I could go on and on listing every little change in the SAP Mobility Platform 2.3 but suffice to say that SMP 2.3 is a step in the right direction for SAP Mobility. There is still quite a bit of work to do in this area with amazing potential to improve on the development tools, cloud offering, change management and some more movement to integrate the complete suite of SAP mobile offerings into the platform.
Should I upgrade?
From a business perspective the SAP Mobility Platform 2.3 strikes me as a good option for anybody starting out on the road of mobile enablement as it brings quite a lot to the table for any enterprise needs. However that being said, I’m not sure there is enough in here to warrant an upgrade for any Sybase Unwired Platform 2.2 users – the changes we see in 2.3 are good but not game changing.
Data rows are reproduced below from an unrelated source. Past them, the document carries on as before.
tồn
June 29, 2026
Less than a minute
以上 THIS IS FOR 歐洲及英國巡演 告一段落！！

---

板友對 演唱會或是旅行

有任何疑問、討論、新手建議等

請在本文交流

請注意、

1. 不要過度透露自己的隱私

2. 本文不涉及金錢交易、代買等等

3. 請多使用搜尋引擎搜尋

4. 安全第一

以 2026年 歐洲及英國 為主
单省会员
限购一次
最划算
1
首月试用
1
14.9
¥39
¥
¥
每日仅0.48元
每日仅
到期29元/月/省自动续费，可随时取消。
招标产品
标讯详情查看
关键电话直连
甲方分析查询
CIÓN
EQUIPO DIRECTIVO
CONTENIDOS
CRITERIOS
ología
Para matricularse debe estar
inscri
Enterprises currently using Syclo Agentry should look seriously at the 2.3 option as a next move. By moving to the SAP Mobility Platform 2.3 you would be bringing a whole new set of tools that can work in harmony with your existing Agenty landscape and enable a world or potential innovations through other aspects of the platform.
Anybody using any version of 2.1 or earlier should look seriously at 2.3 (or even 2.2 SP02 as a start) as this would be a very wise upgrade to ensure that new developments are completed on technology that is current and being maintained.
In conclusion, the SAP Mobility Platform 2.3 is a good evolution of SAP’s mobile platform offering. Definately a step in the right direction however there are a few more things on my wishlist that I hope to see in the next release. Any business looking to build a mobility roadmap should seriously consider this platform not just for what we see now, but also for the potential that the platform brings in the future.